Ben Affleck and Jennifer Lopez revive the ‘Bennifer’ media magic
Almost 20 years later, the couple are reigniting their relationship — and teaching a master class in how to control your narrative.
After months of speculation, this past weekend confirmed momentous news for the celebrity world: The couple known as “Bennifer” has returned. The label, a mixture of the first names of Ben Affleck and Jennifer Lopez, was coined back in 2003 when the two stars dated the first time. Their relationship was a major moment in the celebrity ecosystem, ushering in the portmanteau phase of celebrity power couples at the height of the U.S. tabloid era. Almost 20 years later, the couple are reigniting their relationship — and teaching a master class in how to control your narrative.
Much as during the couple’s first romance, rumors about Affleck and Lopez swirled for months before anything became official.
The early aughts saw Lopez star in a string of Hollywood romantic comedy successes, including “The Wedding Planner” and “Maid In Manhattan,” on top of recording a hit album, “J.Lo,” that cemented her nickname in the public eye. 2002 was the year Affleck was named People’s Sexiest Man Alive after a string of his own hits, from the Oscar-winning “Shakespeare in Love” to the cult classic “Dogma” to his turn as Tom Clancy’s Jack Ryan in “The Sum of All Fears.” Their relationship was confirmed in midsummer, just after Lopez’s divorce from Cris Judd was finalized, and it was followed by an engagement that lasted until 2004, when the relationship crashed. Though neither spoke publicly at the time, both later cited the pressure of a tabloid-centric romance.
But before the implosion, Bennifer’s strategic red carpet appearances and celebrity interviews allowed the pair to craft a narrative around their lives that kept both in the public eye. Few couples have replicated the effect. Brangelina came closest, but Angelina Jolie and Brad Pitt were never quite willing to allow the public to go full voyeur.
Lopez has spent the past decade or so thriving — she has continued to record, judged on “American Idol,” acted in a critically acclaimed comeback film, “Hustlers,” married superstar crooner Marc Antony and gotten engaged to baseball superstar Alex Rodriguez. Affleck, who has never had any trouble finding acting work, spent a few years living a lower-key celebrity couple life with Jennifer Garner before publicly struggling with addiction after a run as Batfleck in the critically panned “Justice League” films.
Much as during the couple’s first romance, rumors about Affleck and Lopez swirled for months before anything became official. Their reunion, made “Instagram official” once more during the height of the summer doldrums, is the perfect comeback.
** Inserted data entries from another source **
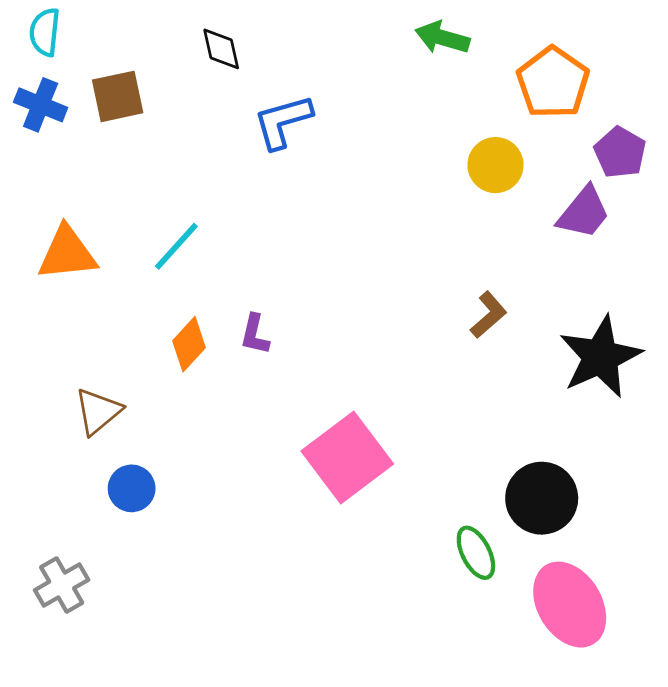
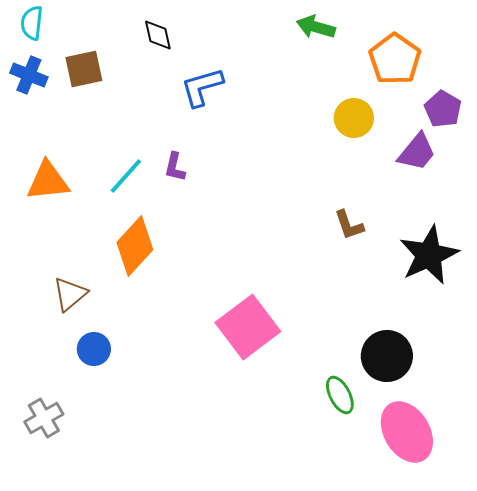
brown L-shape: (488, 315) -> (349, 225), turned 112
purple L-shape: (255, 334) -> (175, 167), moved
orange diamond: (189, 344) -> (135, 246), size x1.5

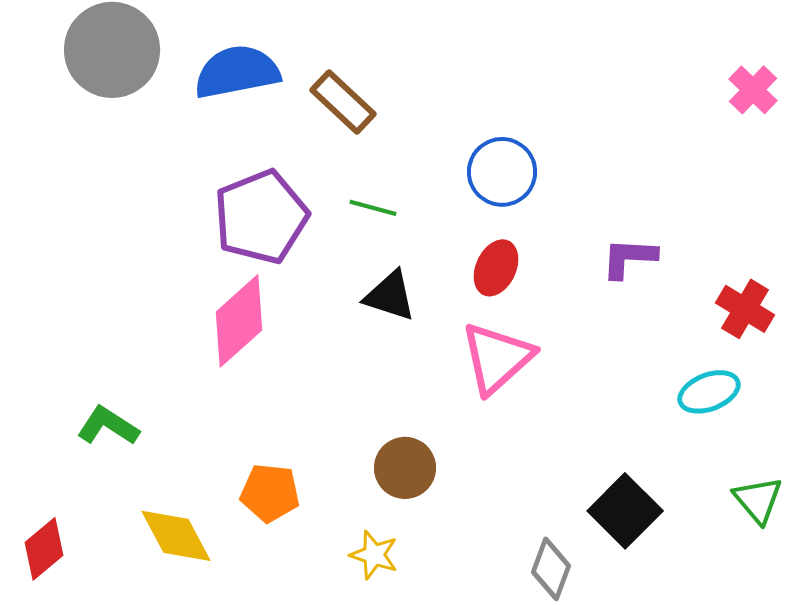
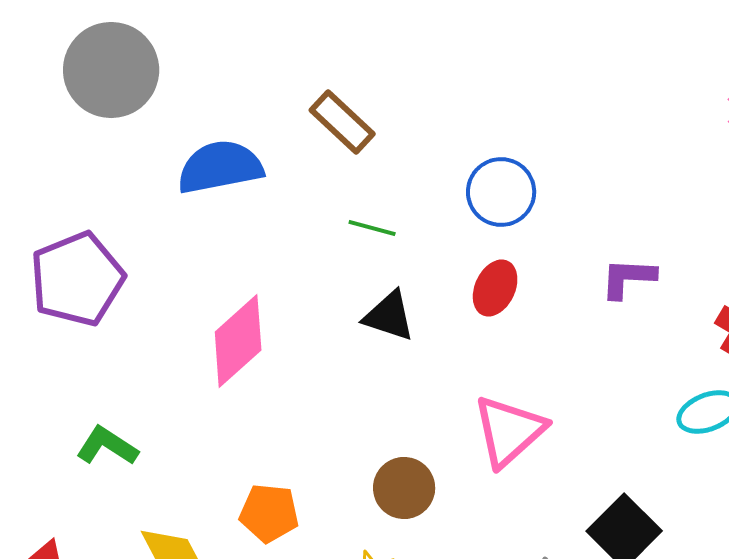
blue semicircle: (237, 72) -> (220, 167), moved
purple pentagon: (261, 217) -> (77, 279), moved
pink triangle: (497, 358) -> (509, 431), moved

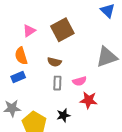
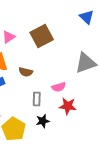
brown semicircle: (54, 62) -> (26, 72), moved
gray rectangle: (57, 83) -> (37, 99), moved

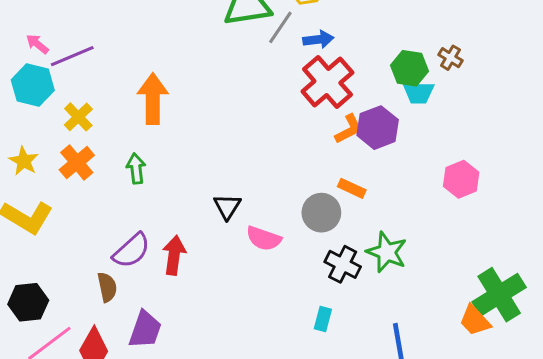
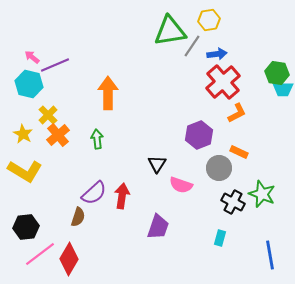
yellow cross: (78, 117) -> (48, 115), moved
purple hexagon: (378, 128) -> (199, 135), moved
brown semicircle: (107, 287) -> (78, 217), turned 30
purple trapezoid: (145, 330) -> (158, 227), moved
But it wasn’t the Instagram post that sealed the deal — it was a paparazzo photo of the two on a boat that followed.
The casual observer might find the pose oddly familiar — because it is. The “candid” shot is a real-life recreation of a moment that went viral (before such a thing existed) in the early months of their (first) relationship. It’s an extraordinarily clever moment that speaks to the changed nature of celebrity. The top photo, the one from 2002, isn’t actually a paparazzo pic; it’s a screenshot from the 2002 MTV video for Lopez’s single “Jenny From the Block,” released in September of that year. The entire video is a tongue-in-cheek take on celebrity life, full of staged “paparazzi” videos showing the two in private moments as the world spied on them. The video took control of the message: Lopez knew we wanted to watch her life, and she was giving us what we wanted while also poking fun at our obsession. And she was doing it using the medium that was most dominant still in the pre-broadband, pre-social media, pre-YouTube era.
The new photo turned up on the celebrity website TMZ and was almost immediately disseminated via social media — the way celebrities craft and control the narrative today. The two look a little older, but they are clearly still living that life you wish you had — and want to watch. It’s a heady mix of nostalgia, romance and voyeurism. It allows us all to hope for a better tomorrow, one in which love — or at least really nice pictures of an idealized relationship — can survive despite everything that’s happened in the last two decades.
The rise of the internet, the polarization of our culture, the Great Recession and the coronavirus pandemic — we’ve weathered it all, and so have J.Lo and Affleck. Now they’re back on that boat, stronger than ever, and ready for that happily ever after.